Ms. Headlee is buoyed by the latest efforts to unplug. The screen-free public spaces and social events are particularly heartening to her, as workplace campaigns to disconnect have met some resistance, despite governments publicly setting out right-to-disconnect policies.
Paradoxically, many of the new offline initiatives are being pushed by Gen Z and millennials, generations long accused of burying themselves behind their screens.
Nina Hill is co-founder of Calgary’s Offline Wellness Club, which launched in April. Popular with 25- to 40-year-olds, the club plays host to running groups, pickleball tournaments, trivia nights and other pop-up events to encourage in-person conversations. The club’s T-shirts feature the cloud, crossed out.
“We’re in that Gen Z population where it’s not just your work life that’s online – it’s your social life, your dating life, it’s everything. We wanted to start a community where we can put our phones down, stop scrolling and do activities that reconnect us,” Ms. Hill said.
While focus and productivity apps that block social media after a set number of hours have existed for years – Freedom, Opal, ScreenZen and the like – what’s different about screen-free initiatives is their communal approach: people seeking time offline among others looking to do the same.
“Everything is easier when you’re doing it with other people, even running. It’s the same with screens,” Ms. Hill said. “When all of your friends start to disconnect and come to these events, it’s a waterfall effect.”
“Digital-detox experiences” is how Nik Astashinsky describes UNPLUG, a new series of offline social events that take over various restaurants and cafés in Toronto. Devices are explicitly barred at the events.
Co-founders Mr. Astashinsky, 32, who works in corporate IT, and Javier Perez, 33, in education, found themselves increasingly fed up with the time-consuming pull of their little screens. Occasionally, they made a pact to place their phones in another room when they hung out.
They exported the idea with UNPLUG. In late June, their first event took over the Company We Keep, a Toronto café and market. Eighteen people showed up, most of them millennials.
Then came the confiscation: The organizers took everyone’s phones and devices away and sealed them in marked envelopes, which were then popped into a clear storage container.
“You see it being locked away,” Mr. Astashinsky said. “That had a strong effect on people. You could feel the room become more relaxed.”
Patrons ate, drank wine and made use of art supplies, origami, Sudoku and chess brought in by the organizers. When the event ended an hour and a half later, nobody seemed terribly eager to retrieve their devices.
“They were happy to stay away for a little bit longer,” Mr. Astashinsky said. “It wasn’t necessarily that they thought this would solve the problem but that they’d be around people who agree, this is a problem.”
The logistics of maintaining screen-free spaces can be tricky.

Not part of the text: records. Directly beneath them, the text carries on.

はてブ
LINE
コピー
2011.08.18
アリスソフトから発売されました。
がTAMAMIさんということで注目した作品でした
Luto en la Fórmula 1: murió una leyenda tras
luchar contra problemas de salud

Neo Coffee Bar institutes a no-laptop-and-tablet rule on weekdays from 5 p.m. to close, and on weekends and holidays at several locations in Toronto. A sign with a laptop crossed out sits on the front counter, encouraging patrons to “take a break” from their screens.

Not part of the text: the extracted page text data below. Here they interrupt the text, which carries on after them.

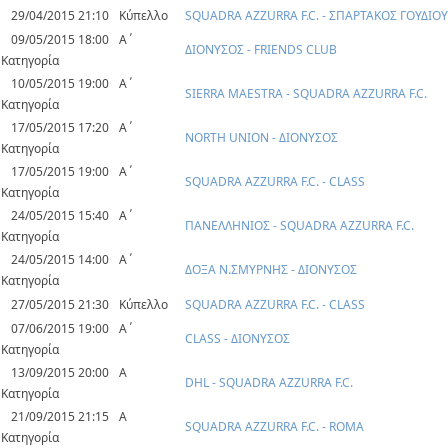
29/04/2015 21:10
Κύπελλο
SQUADRA AZZURRA F.C. - ΣΠΑΡΤΑΚΟΣ ΓΟΥΔΙΟΥ
09/05/2015 18:00
Α΄
ΔΙΟΝΥΣΟΣ - FRIENDS CLUB
Κατηγορία
10/05/2015 19:00
Α΄
SIERRA MAESTRA - SQUADRA AZZURRA F.C.
Κατηγορία
17/05/2015 17:20
Α΄
NORTH UNION - ΔΙΟΝΥΣΟΣ
Κατηγορία
17/05/2015 19:00
Α΄
SQUADRA AZZURRA F.C. - CLASS
Κατηγορία
24/05/2015 15:40
Α΄
ΠΑΝΕΛΛΗΝΙΟΣ - SQUADRA AZZURRA F.C.
Κατηγορία
24/05/2015 14:00
Α΄
ΔΟΞΑ Ν.ΣΜΥΡΝΗΣ - ΔΙΟΝΥΣΟΣ
Κατηγορία
27/05/2015 21:30
Κύπελλο
SQUADRA AZZURRA F.C. - CLASS
07/06/2015 19:00
Α΄
CLASS - ΔΙΟΝΥΣΟΣ
Κατηγορία
13/09/2015 20:00
Α
DHL - SQUADRA AZZURRA F.C.
Κατηγορία
21/09/2015 21:15
Α
SQUADRA AZZURRA F.C. - ROMA
Κατηγορία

“Around 4:30 p.m, we go with the signage, we talk to the customers individually and let them know, ‘Hey, sorry to bother you, just to let you know we’re doing no laptops after 5.’ Customers have at least 30 minutes to wrap it up,” manager of operations Kengo Torikai explained.
The policy has prompted some griping on Yelp, a website that publishes user reviews. One person balked at waiting in line and paying for one of the coffee bar’s elaborate creations, only to discover the rule.
On the flip side, there’s also a growing chorus against “laptop squatters” and “student campers” hogging tables all day long.
What Mr. Torikai sees after 5 p.m. at his coffee bar is a mellowing.
“Some people bring a book or magazine. They’re just peaceful,” he said. “I’m not saying using a laptop is not peaceful. But they’re chilling and enjoying time – their own time.”
On her mornings off, Julia Busato comes into Guelph’s Kanoo Coffee to read books, off-screen. Other times, she’ll colour with the owners’ young son, or point other patrons to her most beloved local bookstores, shops and restaurants.
Ms. Busato recoils thinking about other coffee shops where she’s seen customers taking video-call meetings with their bosses. But when she recommends Kanoo to students she works with at her retail job, some tell her they won’t visit because of the café’s no-WiFi philosophy. She finds that baffling, especially since she and her friends are increasingly sequestering their phones in their bags whenever they meet, understanding the distraction factor.
“I don’t feel like people are living enough outside of social media lately,” Ms. Busato said. “Enjoy the moment with the people you’re with. You need those moments.”